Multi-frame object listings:
Content starts

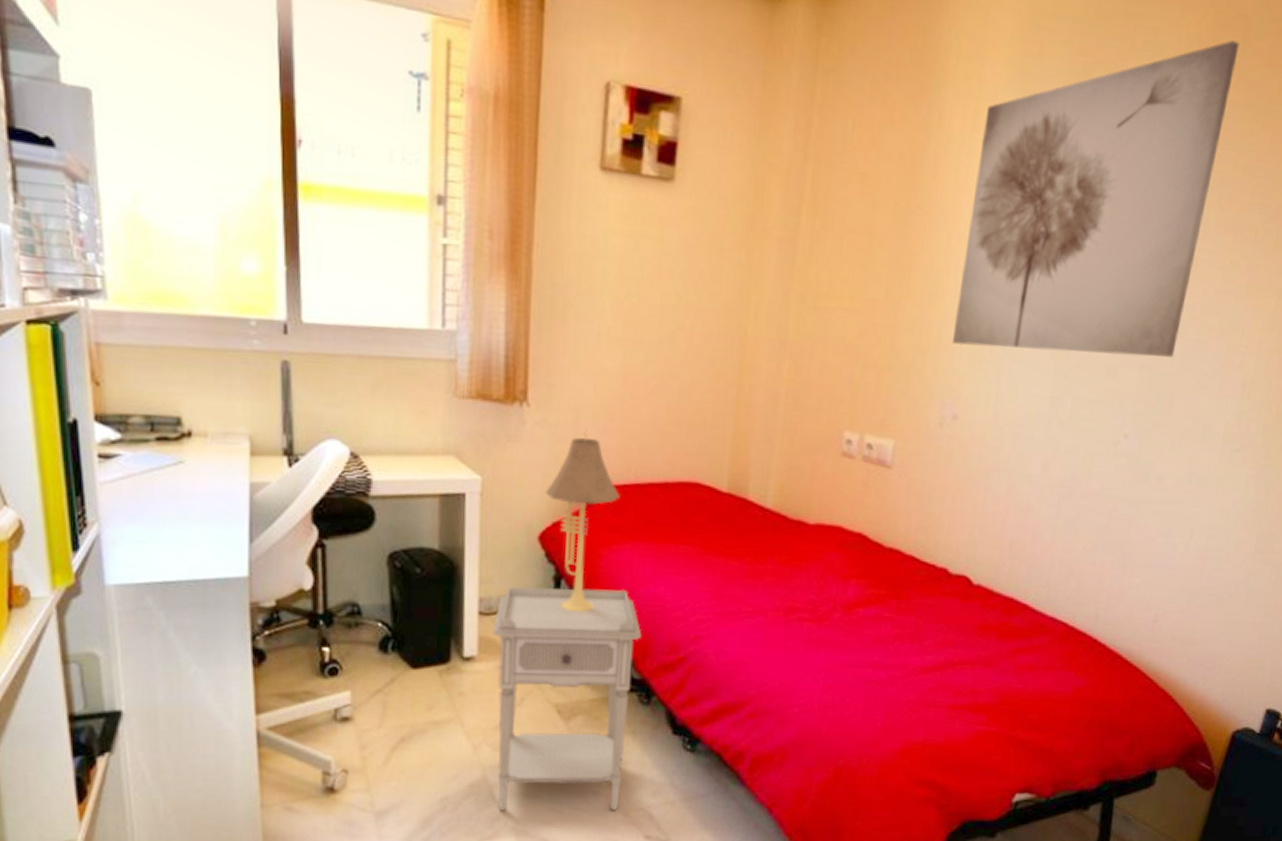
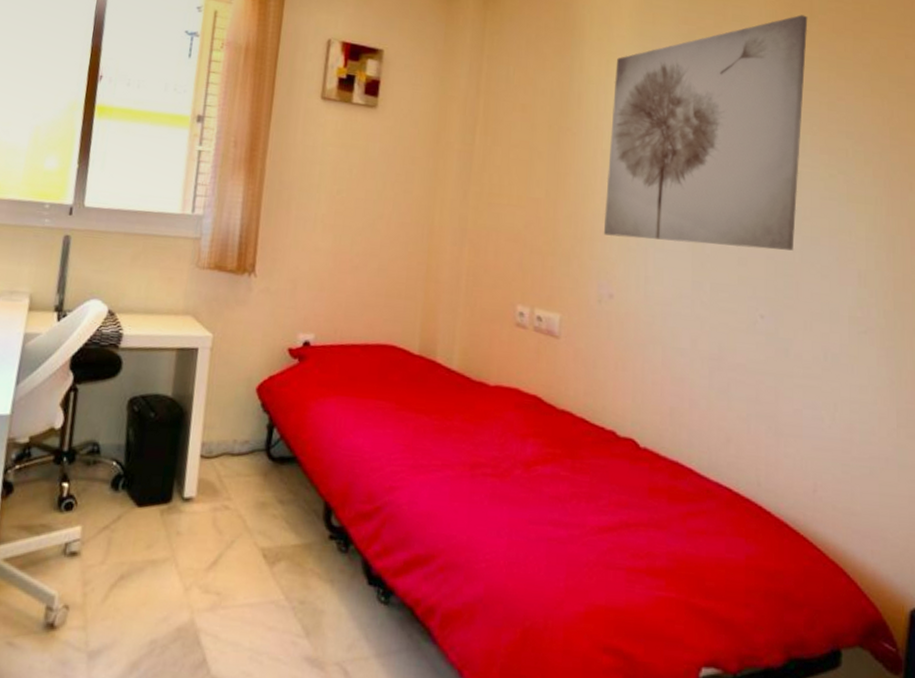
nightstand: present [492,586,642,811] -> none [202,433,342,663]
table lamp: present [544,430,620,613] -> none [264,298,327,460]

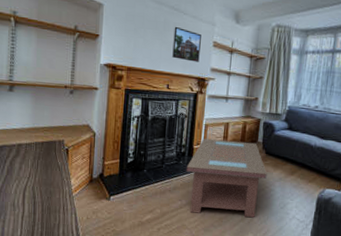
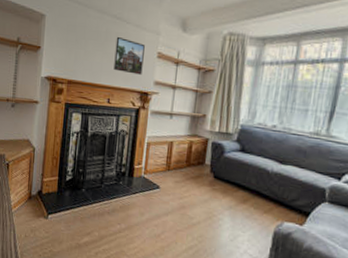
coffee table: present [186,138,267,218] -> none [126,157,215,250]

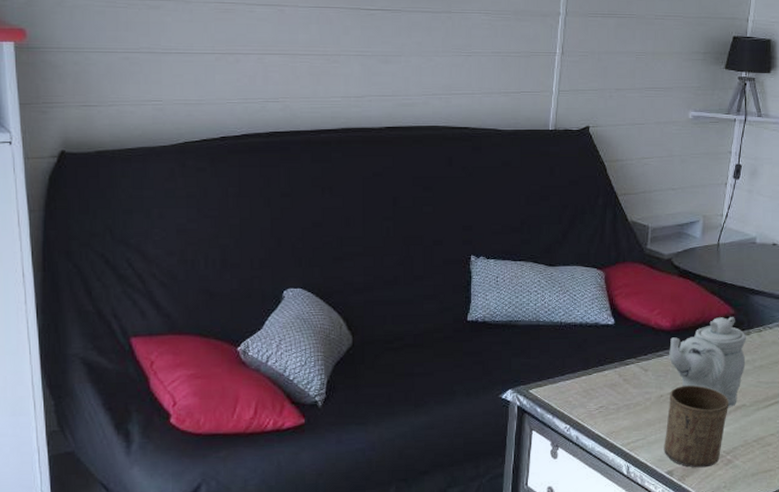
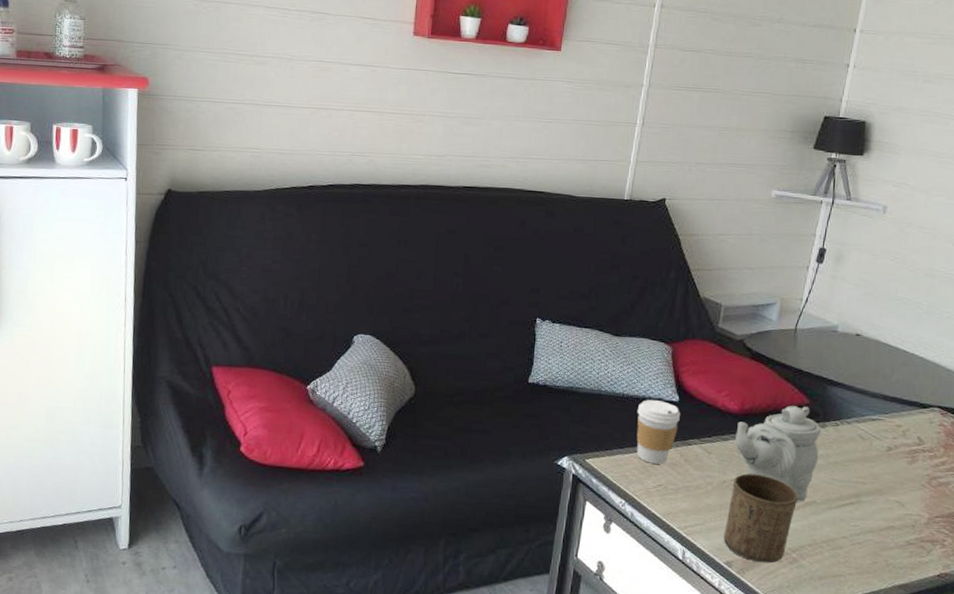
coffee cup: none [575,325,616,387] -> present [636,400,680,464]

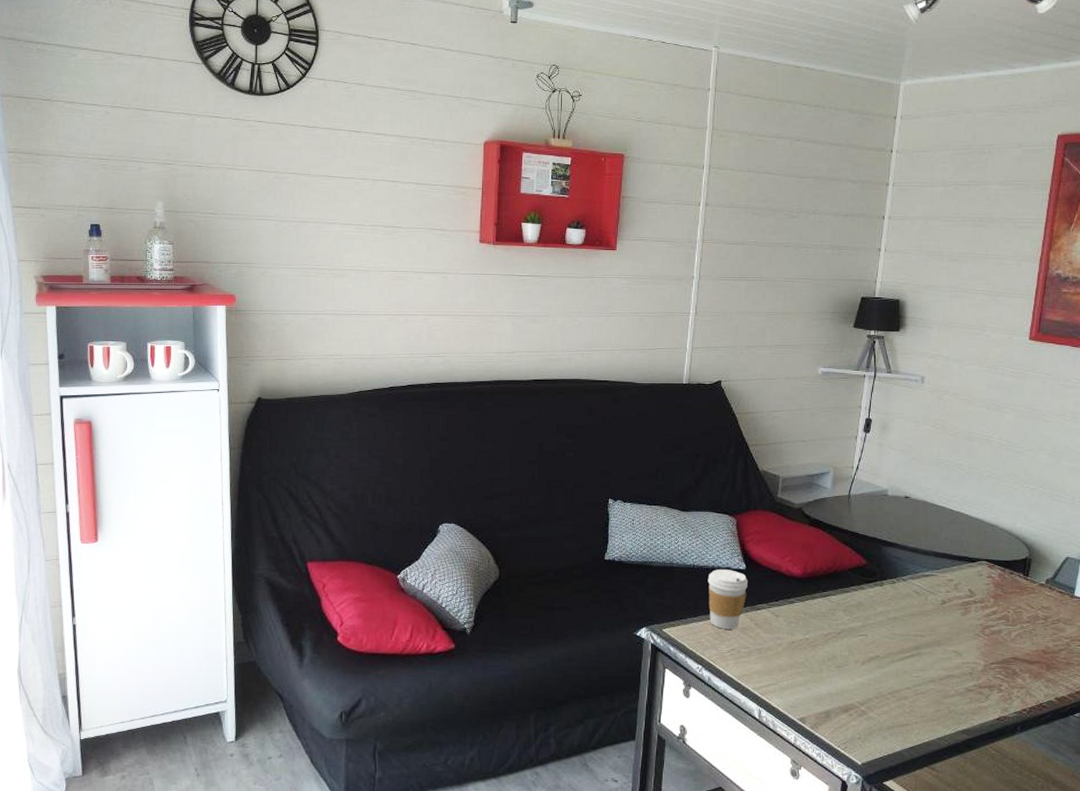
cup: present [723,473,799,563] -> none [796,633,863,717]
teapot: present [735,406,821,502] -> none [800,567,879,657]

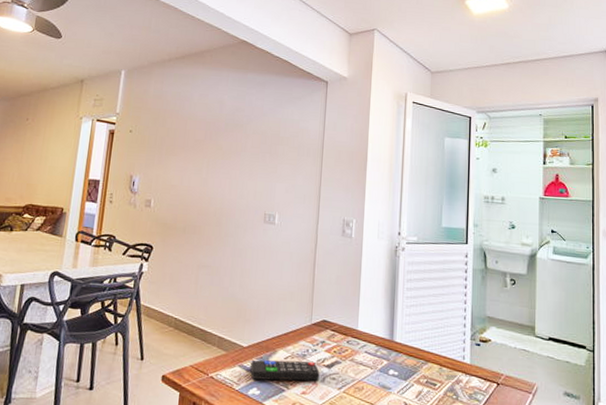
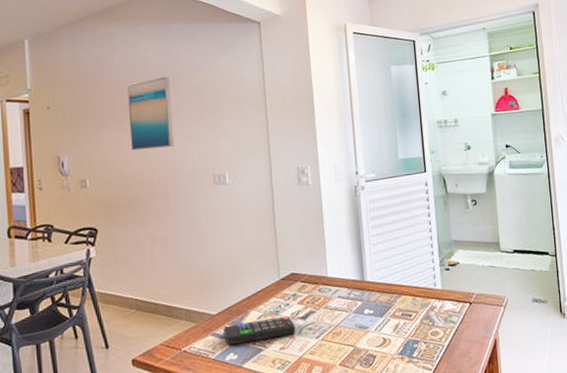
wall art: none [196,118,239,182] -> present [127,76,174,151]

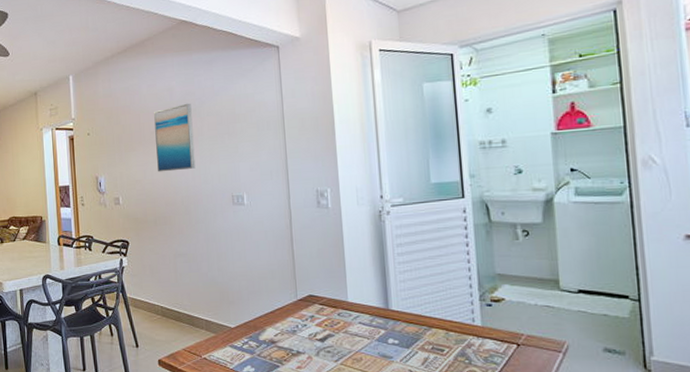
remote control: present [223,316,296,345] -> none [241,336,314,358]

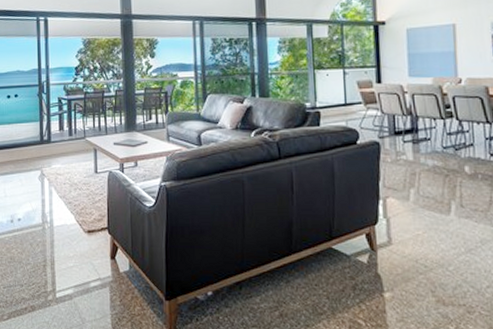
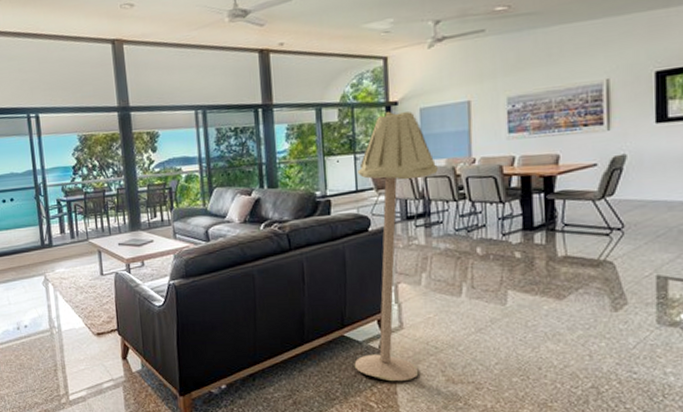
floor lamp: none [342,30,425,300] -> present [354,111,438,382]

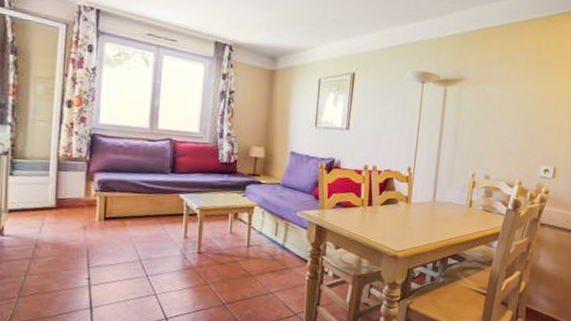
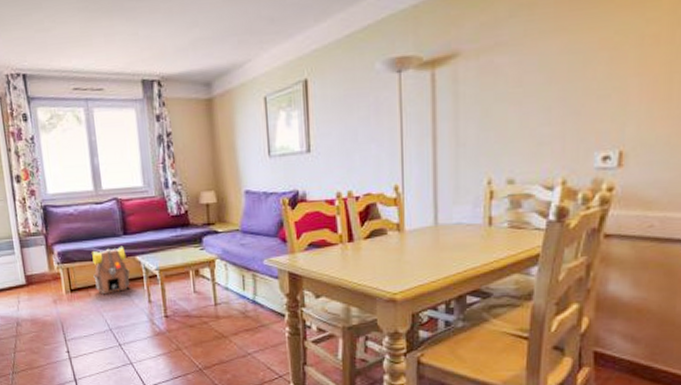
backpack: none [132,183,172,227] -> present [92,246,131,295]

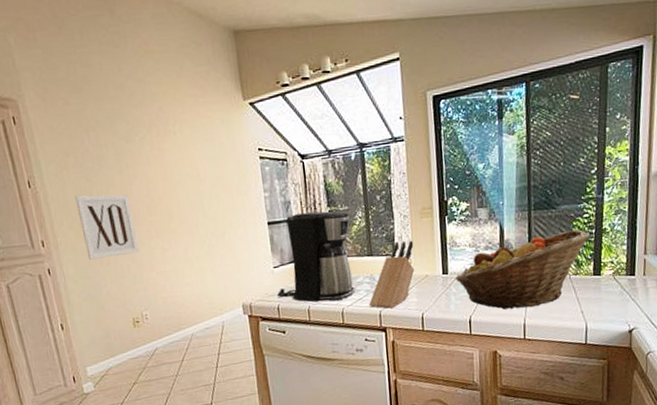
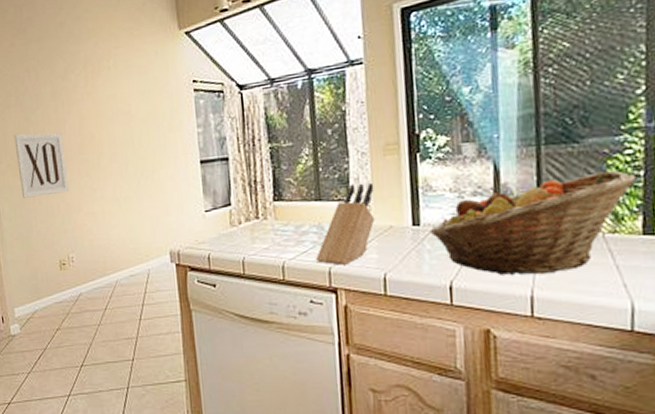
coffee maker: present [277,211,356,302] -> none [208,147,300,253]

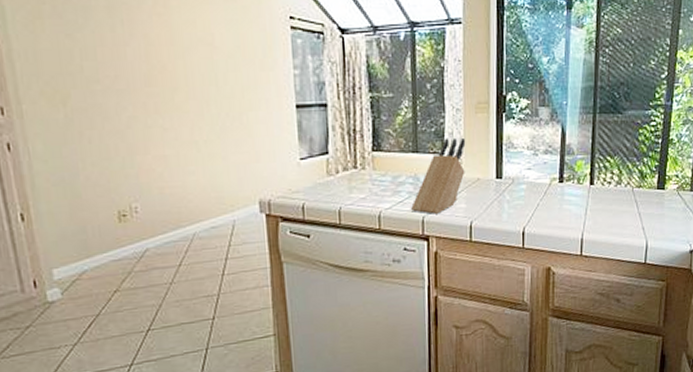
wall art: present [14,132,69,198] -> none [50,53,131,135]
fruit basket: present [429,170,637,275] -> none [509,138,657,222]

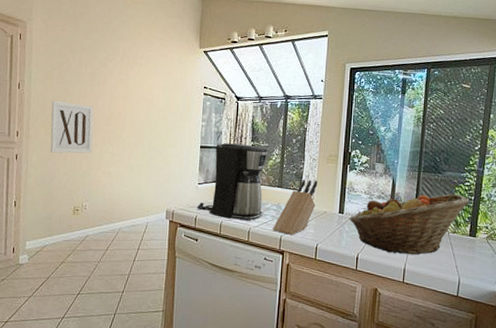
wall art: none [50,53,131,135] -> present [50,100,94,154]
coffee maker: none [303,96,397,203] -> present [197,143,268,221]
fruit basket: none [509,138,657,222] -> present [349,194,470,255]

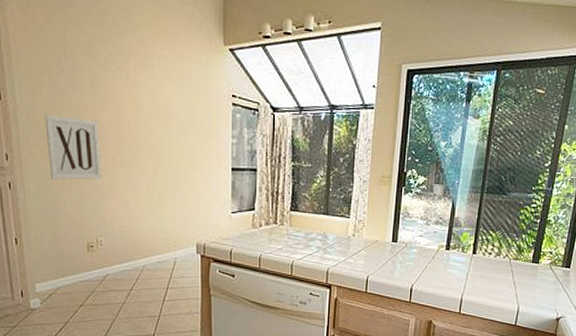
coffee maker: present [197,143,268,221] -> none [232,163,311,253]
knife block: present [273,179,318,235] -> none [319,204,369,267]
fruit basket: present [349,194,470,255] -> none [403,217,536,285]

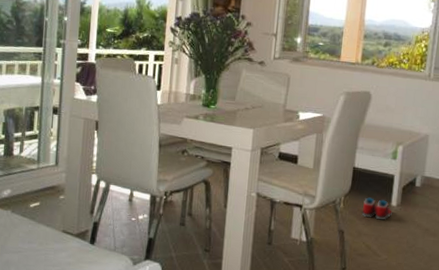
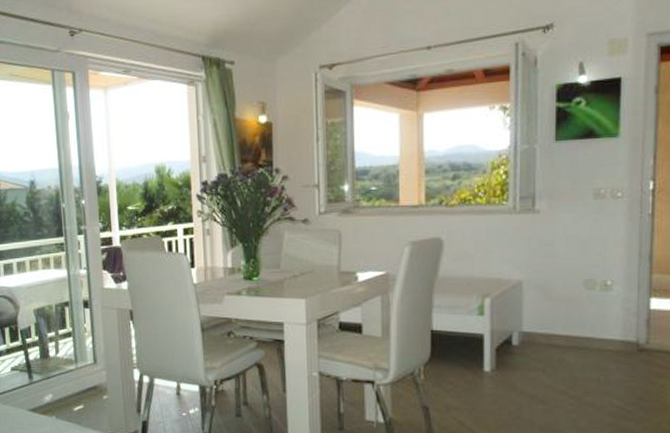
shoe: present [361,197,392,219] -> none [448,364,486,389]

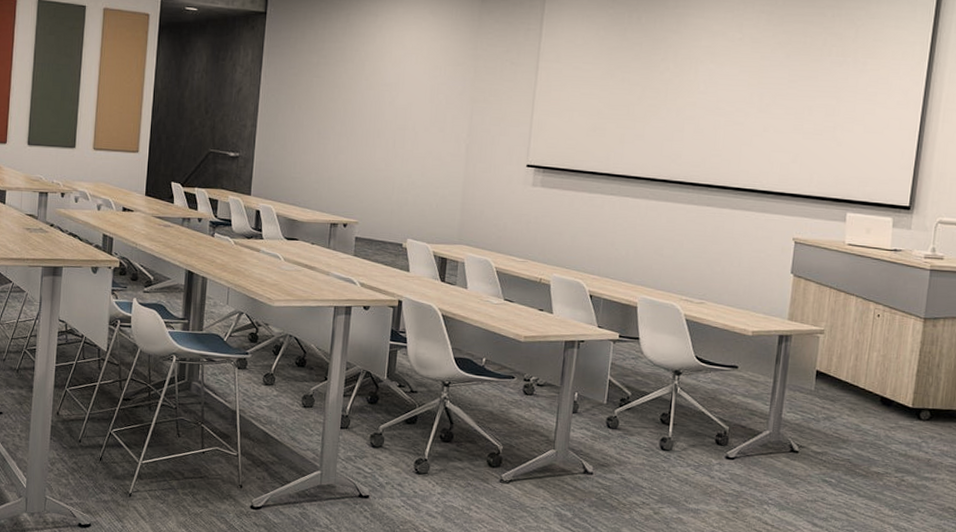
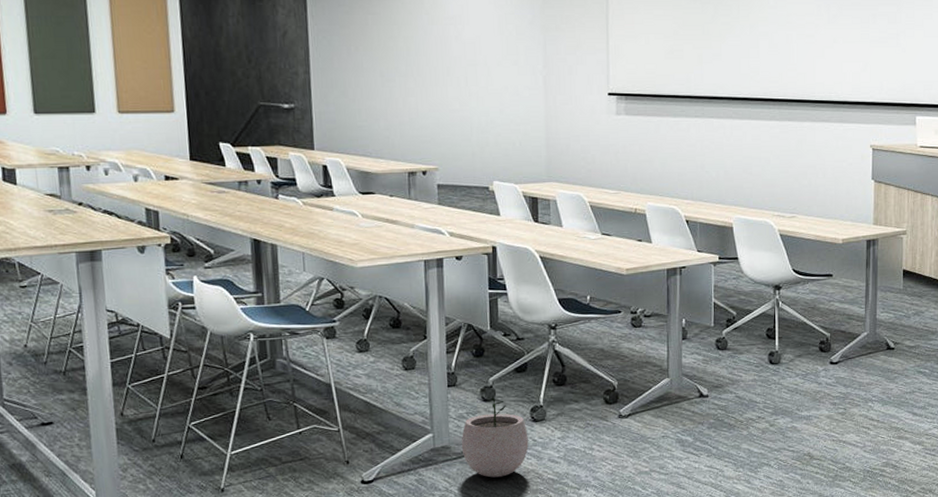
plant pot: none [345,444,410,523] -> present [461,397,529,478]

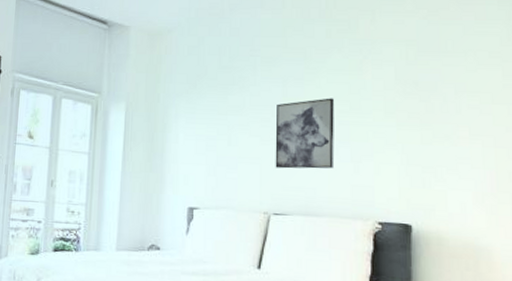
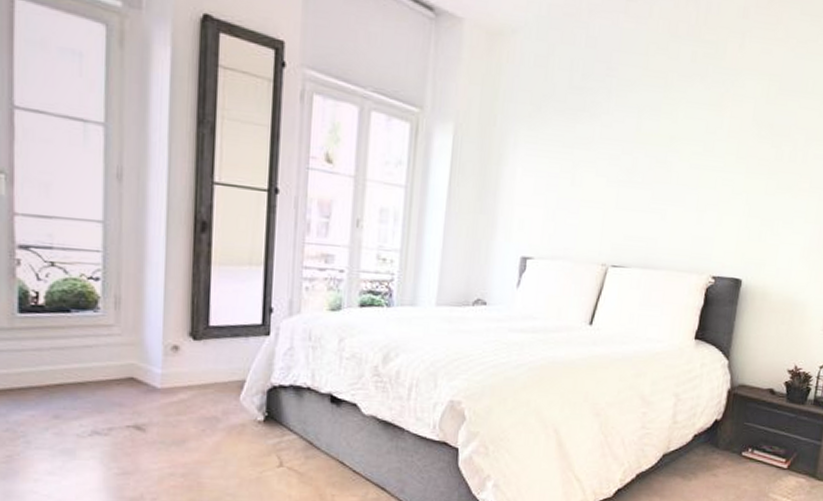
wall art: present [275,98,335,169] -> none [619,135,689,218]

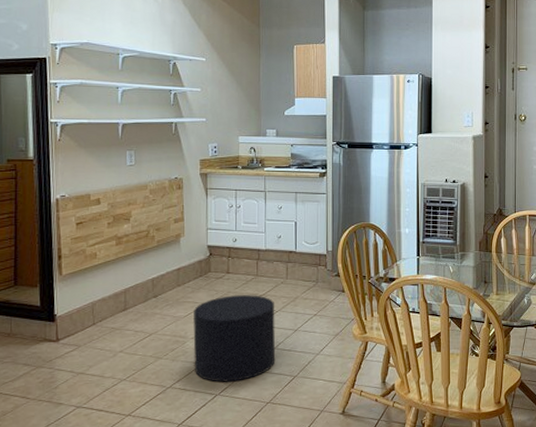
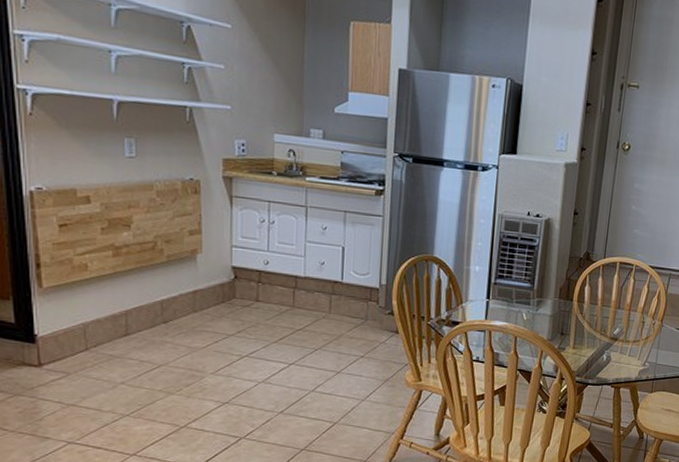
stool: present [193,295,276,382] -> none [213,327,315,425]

Content ends

◆ EXERCISE BRIEF ◆
Set the records down again precisely, skipping every image.

◆ ANSWER FOR THIS EXERCISE ◆
nightstand: present [492,586,642,811] -> none [202,433,342,663]
table lamp: present [544,430,620,613] -> none [264,298,327,460]

coffee table: present [186,138,267,218] -> none [126,157,215,250]

coffee cup: none [575,325,616,387] -> present [636,400,680,464]

cup: present [723,473,799,563] -> none [796,633,863,717]
teapot: present [735,406,821,502] -> none [800,567,879,657]

wall art: none [196,118,239,182] -> present [127,76,174,151]

remote control: present [223,316,296,345] -> none [241,336,314,358]

floor lamp: none [342,30,425,300] -> present [354,111,438,382]

backpack: none [132,183,172,227] -> present [92,246,131,295]

coffee maker: present [277,211,356,302] -> none [208,147,300,253]

wall art: present [14,132,69,198] -> none [50,53,131,135]
fruit basket: present [429,170,637,275] -> none [509,138,657,222]

wall art: none [50,53,131,135] -> present [50,100,94,154]
coffee maker: none [303,96,397,203] -> present [197,143,268,221]
fruit basket: none [509,138,657,222] -> present [349,194,470,255]

coffee maker: present [197,143,268,221] -> none [232,163,311,253]
knife block: present [273,179,318,235] -> none [319,204,369,267]
fruit basket: present [349,194,470,255] -> none [403,217,536,285]

shoe: present [361,197,392,219] -> none [448,364,486,389]

plant pot: none [345,444,410,523] -> present [461,397,529,478]

wall art: present [275,98,335,169] -> none [619,135,689,218]

stool: present [193,295,276,382] -> none [213,327,315,425]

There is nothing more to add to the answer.